_Requirement_:
The records should be repeated word for word, pictures excluded.

= Beginning of Section =

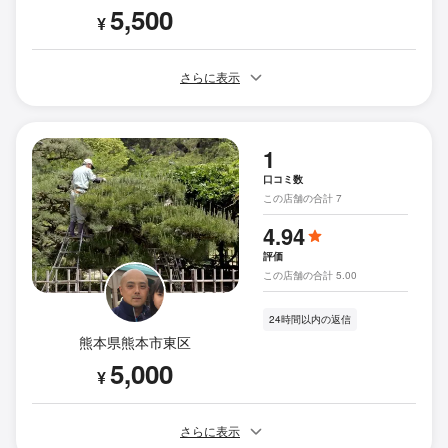
5,500
¥
さらに表示
1
口コミ数
この店舗の合計 7
4.94
評価
この店舗の合計 5.00
24時間以内の返信
熊本県熊本市東区
5,000
¥
さらに表示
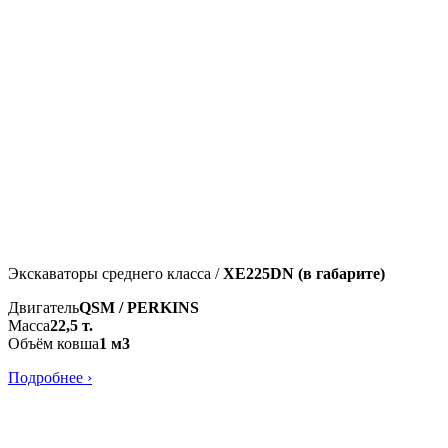
Экскаваторы среднего класса /
XE225DN (в габарите)
Двигатель
QSM / PERKINS
Масса
22,5 т.
Объём ковша
1 м3
Подробнее ›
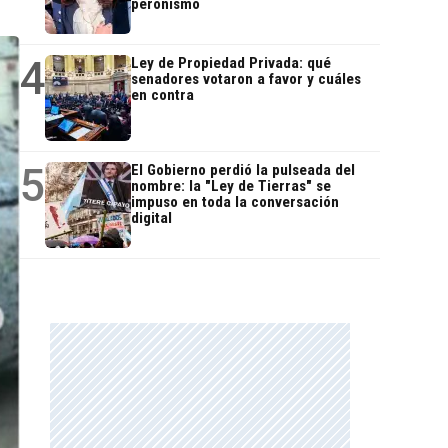
peronismo
4
Ley de Propiedad Privada: qué
senadores votaron a favor y cuáles
en contra
5
El Gobierno perdió la pulseada del
nombre: la "Ley de Tierras" se
impuso en toda la conversación
digital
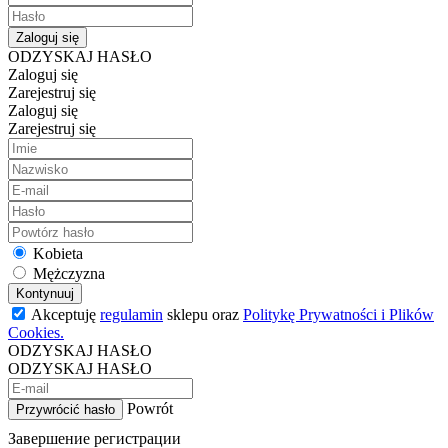
Zaloguj się
ODZYSKAJ HASŁO
Zaloguj się
Zarejestruj się
Zaloguj się
Zarejestruj się
Kobieta
Mężczyzna
Kontynuuj
Akceptuję
regulamin
sklepu oraz
Politykę Prywatności i Plików
Cookies.
ODZYSKAJ HASŁO
ODZYSKAJ HASŁO
Powrót
Przywrócić hasło
Завершение регистрации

= End of Section =

_Response_:
5,500
¥
さらに表示
1
口コミ数
この店舗の合計 7
4.94
評価
この店舗の合計 5.00
24時間以内の返信
熊本県熊本市東区
5,000
¥
さらに表示
Экскаваторы среднего класса /
XE225DN (в габарите)
Двигатель
QSM / PERKINS
Масса
22,5 т.
Объём ковша
1 м3
Подробнее ›
peronismo
4
Ley de Propiedad Privada: qué
senadores votaron a favor y cuáles
en contra
5
El Gobierno perdió la pulseada del
nombre: la "Ley de Tierras" se
impuso en toda la conversación
digital
Zaloguj się
ODZYSKAJ HASŁO
Zaloguj się
Zarejestruj się
Zaloguj się
Zarejestruj się
Kobieta
Mężczyzna
Kontynuuj
Akceptuję
regulamin
sklepu oraz
Politykę Prywatności i Plików
Cookies.
ODZYSKAJ HASŁO
ODZYSKAJ HASŁO
Powrót
Przywrócić hasło
Завершение регистрации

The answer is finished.